### DO THIS
Could you reproduce the listing below line for line, changing nothing?

=======

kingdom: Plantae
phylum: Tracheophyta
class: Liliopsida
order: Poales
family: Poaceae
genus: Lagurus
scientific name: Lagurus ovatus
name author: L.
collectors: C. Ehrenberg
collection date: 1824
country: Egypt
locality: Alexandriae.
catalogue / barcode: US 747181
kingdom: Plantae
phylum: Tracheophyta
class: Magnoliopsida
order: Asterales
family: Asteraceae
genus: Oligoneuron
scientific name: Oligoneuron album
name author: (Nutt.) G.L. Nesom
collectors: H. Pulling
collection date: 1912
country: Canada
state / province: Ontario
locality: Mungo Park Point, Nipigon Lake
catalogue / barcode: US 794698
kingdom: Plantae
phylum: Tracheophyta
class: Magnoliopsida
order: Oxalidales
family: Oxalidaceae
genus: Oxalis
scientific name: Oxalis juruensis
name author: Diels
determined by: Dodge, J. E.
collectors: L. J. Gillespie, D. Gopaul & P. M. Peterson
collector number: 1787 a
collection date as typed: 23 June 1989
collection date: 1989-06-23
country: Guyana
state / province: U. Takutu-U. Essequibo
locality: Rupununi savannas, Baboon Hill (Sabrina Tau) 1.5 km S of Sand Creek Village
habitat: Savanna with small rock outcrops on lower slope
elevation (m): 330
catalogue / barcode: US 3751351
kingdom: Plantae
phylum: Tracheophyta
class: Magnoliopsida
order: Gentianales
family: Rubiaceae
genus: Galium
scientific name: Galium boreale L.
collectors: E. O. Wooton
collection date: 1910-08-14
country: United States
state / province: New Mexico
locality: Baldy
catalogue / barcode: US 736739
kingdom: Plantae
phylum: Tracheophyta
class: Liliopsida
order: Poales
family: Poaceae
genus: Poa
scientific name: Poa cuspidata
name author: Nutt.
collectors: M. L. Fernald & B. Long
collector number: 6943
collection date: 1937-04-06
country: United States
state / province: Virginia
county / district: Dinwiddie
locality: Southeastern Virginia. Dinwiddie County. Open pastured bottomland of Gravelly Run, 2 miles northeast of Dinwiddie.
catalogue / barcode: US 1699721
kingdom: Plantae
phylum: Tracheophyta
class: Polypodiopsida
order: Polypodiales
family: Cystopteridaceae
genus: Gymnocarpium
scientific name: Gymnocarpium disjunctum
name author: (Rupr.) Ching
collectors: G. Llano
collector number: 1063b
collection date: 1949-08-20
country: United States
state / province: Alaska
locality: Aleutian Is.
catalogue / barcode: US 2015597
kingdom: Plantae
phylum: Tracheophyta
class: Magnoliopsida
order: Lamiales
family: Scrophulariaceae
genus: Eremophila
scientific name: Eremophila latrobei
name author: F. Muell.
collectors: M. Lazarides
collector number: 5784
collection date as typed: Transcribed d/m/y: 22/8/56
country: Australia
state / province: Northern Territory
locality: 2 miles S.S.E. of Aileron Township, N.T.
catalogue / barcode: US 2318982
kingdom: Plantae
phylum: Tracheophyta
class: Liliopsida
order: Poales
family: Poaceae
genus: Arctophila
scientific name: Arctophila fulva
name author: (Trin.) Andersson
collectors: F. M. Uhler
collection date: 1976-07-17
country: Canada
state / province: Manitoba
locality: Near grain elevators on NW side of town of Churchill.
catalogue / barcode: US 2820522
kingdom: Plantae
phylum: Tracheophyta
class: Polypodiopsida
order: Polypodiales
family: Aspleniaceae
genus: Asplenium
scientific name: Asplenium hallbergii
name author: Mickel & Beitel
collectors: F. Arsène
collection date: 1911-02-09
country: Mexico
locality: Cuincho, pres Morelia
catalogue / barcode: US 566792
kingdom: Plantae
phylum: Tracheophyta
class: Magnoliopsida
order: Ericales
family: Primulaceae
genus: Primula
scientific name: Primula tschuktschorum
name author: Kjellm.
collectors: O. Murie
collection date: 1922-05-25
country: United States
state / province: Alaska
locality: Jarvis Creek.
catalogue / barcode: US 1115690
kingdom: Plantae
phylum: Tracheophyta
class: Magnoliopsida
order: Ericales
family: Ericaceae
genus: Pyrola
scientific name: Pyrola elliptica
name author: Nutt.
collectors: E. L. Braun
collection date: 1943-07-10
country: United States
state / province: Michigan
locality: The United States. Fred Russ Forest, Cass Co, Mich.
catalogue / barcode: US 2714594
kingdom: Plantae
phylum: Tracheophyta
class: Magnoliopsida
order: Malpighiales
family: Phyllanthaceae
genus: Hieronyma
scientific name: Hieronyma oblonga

=======

### RESULT BELOW
kingdom: Plantae
phylum: Tracheophyta
class: Liliopsida
order: Poales
family: Poaceae
genus: Lagurus
scientific name: Lagurus ovatus
name author: L.
collectors: C. Ehrenberg
collection date: 1824
country: Egypt
locality: Alexandriae.
catalogue / barcode: US 747181
kingdom: Plantae
phylum: Tracheophyta
class: Magnoliopsida
order: Asterales
family: Asteraceae
genus: Oligoneuron
scientific name: Oligoneuron album
name author: (Nutt.) G.L. Nesom
collectors: H. Pulling
collection date: 1912
country: Canada
state / province: Ontario
locality: Mungo Park Point, Nipigon Lake
catalogue / barcode: US 794698
kingdom: Plantae
phylum: Tracheophyta
class: Magnoliopsida
order: Oxalidales
family: Oxalidaceae
genus: Oxalis
scientific name: Oxalis juruensis
name author: Diels
determined by: Dodge, J. E.
collectors: L. J. Gillespie, D. Gopaul & P. M. Peterson
collector number: 1787 a
collection date as typed: 23 June 1989
collection date: 1989-06-23
country: Guyana
state / province: U. Takutu-U. Essequibo
locality: Rupununi savannas, Baboon Hill (Sabrina Tau) 1.5 km S of Sand Creek Village
habitat: Savanna with small rock outcrops on lower slope
elevation (m): 330
catalogue / barcode: US 3751351
kingdom: Plantae
phylum: Tracheophyta
class: Magnoliopsida
order: Gentianales
family: Rubiaceae
genus: Galium
scientific name: Galium boreale L.
collectors: E. O. Wooton
collection date: 1910-08-14
country: United States
state / province: New Mexico
locality: Baldy
catalogue / barcode: US 736739
kingdom: Plantae
phylum: Tracheophyta
class: Liliopsida
order: Poales
family: Poaceae
genus: Poa
scientific name: Poa cuspidata
name author: Nutt.
collectors: M. L. Fernald & B. Long
collector number: 6943
collection date: 1937-04-06
country: United States
state / province: Virginia
county / district: Dinwiddie
locality: Southeastern Virginia. Dinwiddie County. Open pastured bottomland of Gravelly Run, 2 miles northeast of Dinwiddie.
catalogue / barcode: US 1699721
kingdom: Plantae
phylum: Tracheophyta
class: Polypodiopsida
order: Polypodiales
family: Cystopteridaceae
genus: Gymnocarpium
scientific name: Gymnocarpium disjunctum
name author: (Rupr.) Ching
collectors: G. Llano
collector number: 1063b
collection date: 1949-08-20
country: United States
state / province: Alaska
locality: Aleutian Is.
catalogue / barcode: US 2015597
kingdom: Plantae
phylum: Tracheophyta
class: Magnoliopsida
order: Lamiales
family: Scrophulariaceae
genus: Eremophila
scientific name: Eremophila latrobei
name author: F. Muell.
collectors: M. Lazarides
collector number: 5784
collection date as typed: Transcribed d/m/y: 22/8/56
country: Australia
state / province: Northern Territory
locality: 2 miles S.S.E. of Aileron Township, N.T.
catalogue / barcode: US 2318982
kingdom: Plantae
phylum: Tracheophyta
class: Liliopsida
order: Poales
family: Poaceae
genus: Arctophila
scientific name: Arctophila fulva
name author: (Trin.) Andersson
collectors: F. M. Uhler
collection date: 1976-07-17
country: Canada
state / province: Manitoba
locality: Near grain elevators on NW side of town of Churchill.
catalogue / barcode: US 2820522
kingdom: Plantae
phylum: Tracheophyta
class: Polypodiopsida
order: Polypodiales
family: Aspleniaceae
genus: Asplenium
scientific name: Asplenium hallbergii
name author: Mickel & Beitel
collectors: F. Arsène
collection date: 1911-02-09
country: Mexico
locality: Cuincho, pres Morelia
catalogue / barcode: US 566792
kingdom: Plantae
phylum: Tracheophyta
class: Magnoliopsida
order: Ericales
family: Primulaceae
genus: Primula
scientific name: Primula tschuktschorum
name author: Kjellm.
collectors: O. Murie
collection date: 1922-05-25
country: United States
state / province: Alaska
locality: Jarvis Creek.
catalogue / barcode: US 1115690
kingdom: Plantae
phylum: Tracheophyta
class: Magnoliopsida
order: Ericales
family: Ericaceae
genus: Pyrola
scientific name: Pyrola elliptica
name author: Nutt.
collectors: E. L. Braun
collection date: 1943-07-10
country: United States
state / province: Michigan
locality: The United States. Fred Russ Forest, Cass Co, Mich.
catalogue / barcode: US 2714594
kingdom: Plantae
phylum: Tracheophyta
class: Magnoliopsida
order: Malpighiales
family: Phyllanthaceae
genus: Hieronyma
scientific name: Hieronyma oblonga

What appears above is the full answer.